The peasant owns his land and either works it himself or has some (paid) helpers; he takes his production to market to sell it.

But that is simply because of capitalist relationship. There is no reason those helpers can't be "comrades" (in the sense of no common property).


His interests are in regulated markets (ie law and order) and a depressed rural workforce that he can hire for next-to-nothing when the time comes for harvest or whatever other time of year there may be a demand for labour.

Is interest is in preserving and making the land better (i.e. more abundant, cleaner, more alive, etc), and distributing the wealth. What you quoted is how they operate in capitalism. They started as "survivors" with barely any excess to distribute, to being capitalist enterprises that have to compete on the world market against each other, and even other industries that are taking all the prime growing land (i.e. the whole Montréal region had the most fertile land, and we covered it with chicken houses (apartments), parking lots and shopping centers. We transformed the relation to the earth from a living entity we depend upon, to a disposable cash cow. We fucked up the land and nature, and we are on the front line of either fixing it or making it worst. We have our reactionary elements just like in the proletariat. Some will hold on the lies that the best method of distribution and calculation of resources lies in capitalism, because they don't know any better.


The class interest of the peasantry is in the most reactionary forms of capitalism.

I say the class interest is the same as the peasantry, or at least pretty close. Some of us want to have common ownership or the abolition of private property, some of us just want to go to Florida in the winter.

We want to be able to do common sense agriculture, because the market is just fucking with everything we do, from "jobs" to the very way we even "have" to cultivate.

Ritzy Cat
31st March 2014, 18:20
I'd imagine we'd see the uprising of some Maoist groups. To be honest though, to achieve communist in Marx's terms in the Manifesto, we would need a highly industrialized advanced nation. If the peasant class was class-conscious ans was being directly or indirectly affected by the intervention of the bourgeoisie, then they can very likely be revolutionary.

Regardless, most of the agricultural stuff has been replaced by machines.
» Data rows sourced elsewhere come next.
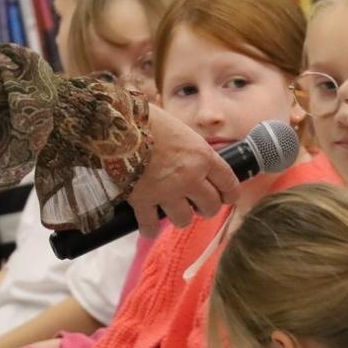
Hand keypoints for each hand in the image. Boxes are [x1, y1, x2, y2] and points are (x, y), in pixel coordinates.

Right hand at [126, 104, 239, 232]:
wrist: (117, 124)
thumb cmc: (147, 119)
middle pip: (210, 206)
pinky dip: (150, 228)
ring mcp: (167, 192)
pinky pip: (151, 225)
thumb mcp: (179, 130)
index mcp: (202, 156)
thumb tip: (189, 159)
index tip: (227, 198)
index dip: (229, 194)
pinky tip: (149, 227)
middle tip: (196, 204)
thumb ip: (189, 150)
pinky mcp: (144, 201)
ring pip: (184, 219)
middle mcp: (190, 177)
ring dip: (179, 217)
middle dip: (205, 208)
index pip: (228, 182)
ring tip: (170, 211)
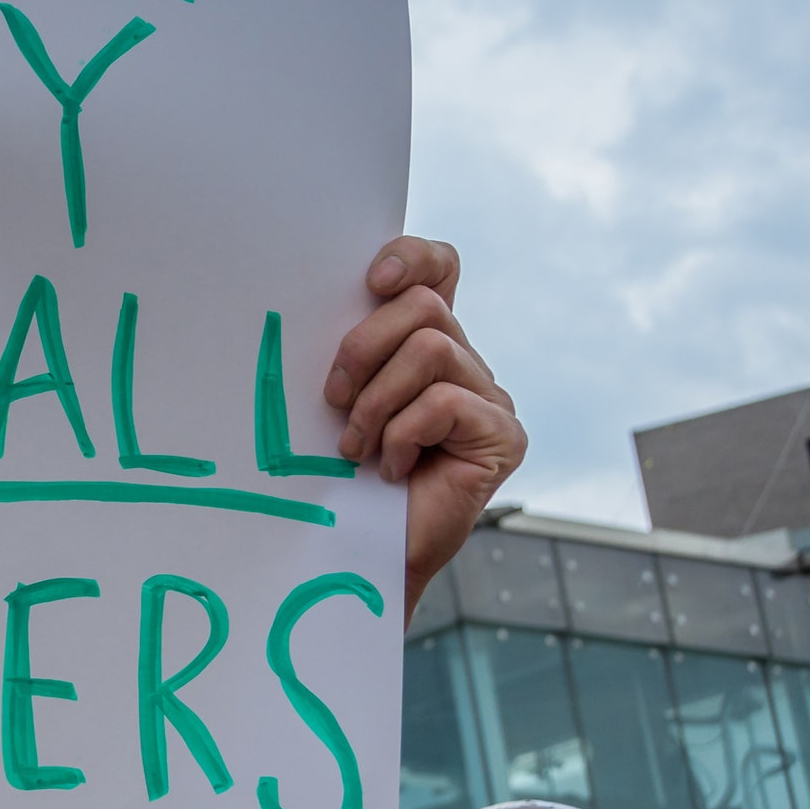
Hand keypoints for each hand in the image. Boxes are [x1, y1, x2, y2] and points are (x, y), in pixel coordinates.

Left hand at [324, 236, 525, 621]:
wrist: (360, 551)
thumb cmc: (339, 476)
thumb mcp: (336, 400)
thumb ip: (347, 352)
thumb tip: (307, 302)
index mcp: (425, 344)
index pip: (440, 269)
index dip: (414, 258)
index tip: (371, 281)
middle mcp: (466, 363)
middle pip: (425, 308)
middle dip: (363, 347)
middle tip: (333, 398)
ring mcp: (490, 399)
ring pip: (430, 351)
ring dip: (376, 402)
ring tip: (357, 447)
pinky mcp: (503, 436)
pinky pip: (445, 402)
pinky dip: (402, 435)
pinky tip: (392, 468)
Nobody would have jobs to be pissed out about if we were a, "agragian" society (I'm thinking of America at this point)

ckaihatsu
31st March 2014, 23:37
Most people immediately think 'self-sufficiency' when they think of an agrarian-only society -- it's the idealist dream of 'dropping-out' of regular society in favor of providing one's own necessities with a land-subsistence way of life for oneself and one's family.

If this prolonged libertarian squirm happened -- for whatever unknown mysterious reason -- to be *right in front* of us, what we'd most likely see would be an *eternal stagnation* because, after some time of settling-in and neighborly inter-farm trading, no one would have any interest in doing any more for the sake of social material development ('innovation') -- everyone would always be satisfied by what they produce for themselves in any given workweek, according to the premise of this hypothetical scenario.
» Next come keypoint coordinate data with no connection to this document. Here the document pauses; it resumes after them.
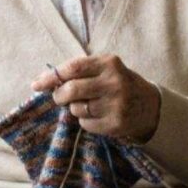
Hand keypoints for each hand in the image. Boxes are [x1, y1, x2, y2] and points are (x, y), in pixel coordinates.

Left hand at [31, 55, 160, 142]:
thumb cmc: (119, 84)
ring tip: (89, 105)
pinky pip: (86, 124)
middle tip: (59, 98)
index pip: (73, 68)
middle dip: (59, 96)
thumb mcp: (105, 69)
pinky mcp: (117, 124)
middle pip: (72, 90)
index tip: (37, 84)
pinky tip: (98, 116)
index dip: (52, 77)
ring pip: (77, 109)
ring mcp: (117, 104)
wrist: (151, 106)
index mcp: (109, 64)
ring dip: (75, 109)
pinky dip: (85, 121)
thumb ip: (78, 71)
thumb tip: (43, 81)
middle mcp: (114, 82)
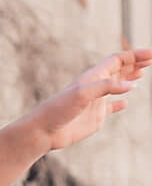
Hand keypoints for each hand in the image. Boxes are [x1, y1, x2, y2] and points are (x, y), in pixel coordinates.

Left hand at [33, 49, 151, 152]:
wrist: (44, 131)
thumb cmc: (58, 110)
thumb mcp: (82, 94)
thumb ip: (106, 87)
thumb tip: (131, 85)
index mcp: (93, 77)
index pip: (117, 61)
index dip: (134, 56)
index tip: (151, 54)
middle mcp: (95, 87)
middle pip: (119, 70)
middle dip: (135, 63)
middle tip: (151, 59)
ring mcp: (96, 102)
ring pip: (116, 86)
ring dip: (128, 78)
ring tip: (141, 72)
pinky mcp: (95, 116)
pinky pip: (110, 107)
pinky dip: (119, 104)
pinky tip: (126, 103)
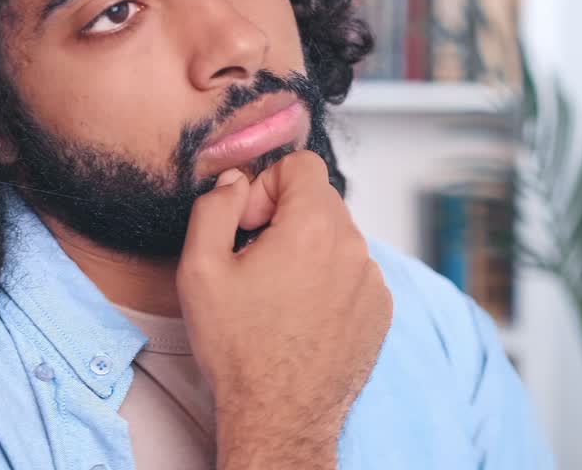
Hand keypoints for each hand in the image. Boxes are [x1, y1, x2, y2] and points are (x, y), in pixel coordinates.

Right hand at [177, 150, 392, 469]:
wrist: (280, 417)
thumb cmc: (240, 350)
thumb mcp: (200, 269)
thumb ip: (214, 207)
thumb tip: (235, 182)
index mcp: (314, 227)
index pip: (302, 164)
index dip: (266, 186)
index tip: (249, 225)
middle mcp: (354, 247)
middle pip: (320, 199)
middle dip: (285, 217)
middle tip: (256, 260)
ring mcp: (372, 281)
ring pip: (337, 237)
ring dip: (307, 250)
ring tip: (277, 295)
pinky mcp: (380, 310)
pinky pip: (353, 272)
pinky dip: (328, 281)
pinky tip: (300, 315)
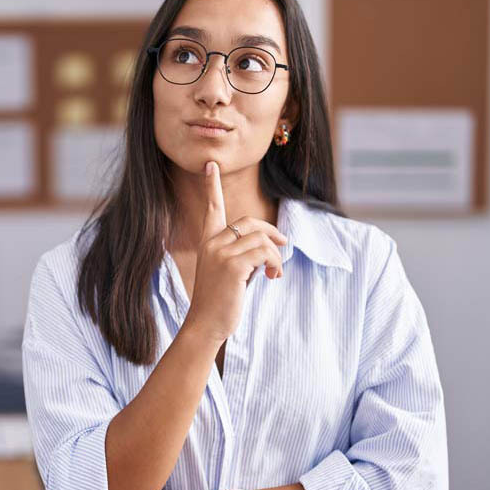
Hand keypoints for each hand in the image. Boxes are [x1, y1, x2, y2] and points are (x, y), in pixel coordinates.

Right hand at [183, 161, 287, 344]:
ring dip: (276, 255)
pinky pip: (265, 252)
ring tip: (274, 272)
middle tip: (284, 246)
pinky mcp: (233, 265)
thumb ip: (241, 253)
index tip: (210, 165)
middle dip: (272, 233)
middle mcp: (212, 243)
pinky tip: (272, 276)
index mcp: (208, 242)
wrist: (205, 324)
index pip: (212, 208)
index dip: (211, 186)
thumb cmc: (219, 301)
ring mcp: (221, 253)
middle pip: (251, 222)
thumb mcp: (228, 271)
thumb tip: (270, 245)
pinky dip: (275, 262)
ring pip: (262, 238)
In the real-world, of course, there was / would-be the dynamism of primitive-accumulation, such as we saw with Western European imperial explorations in the 1500s, etc.

But in the classic agrarian dream, everyone would just have their own patch of acreage, would be content with kith and kin, would get along fine with neighbors and outsiders, and would live happily ever after -- no need for any large-scale implementations, or revolution.

reb
1st April 2014, 01:30
Capitalism was the solution to the agrarian problem historically, and communism is the solution to capitalism.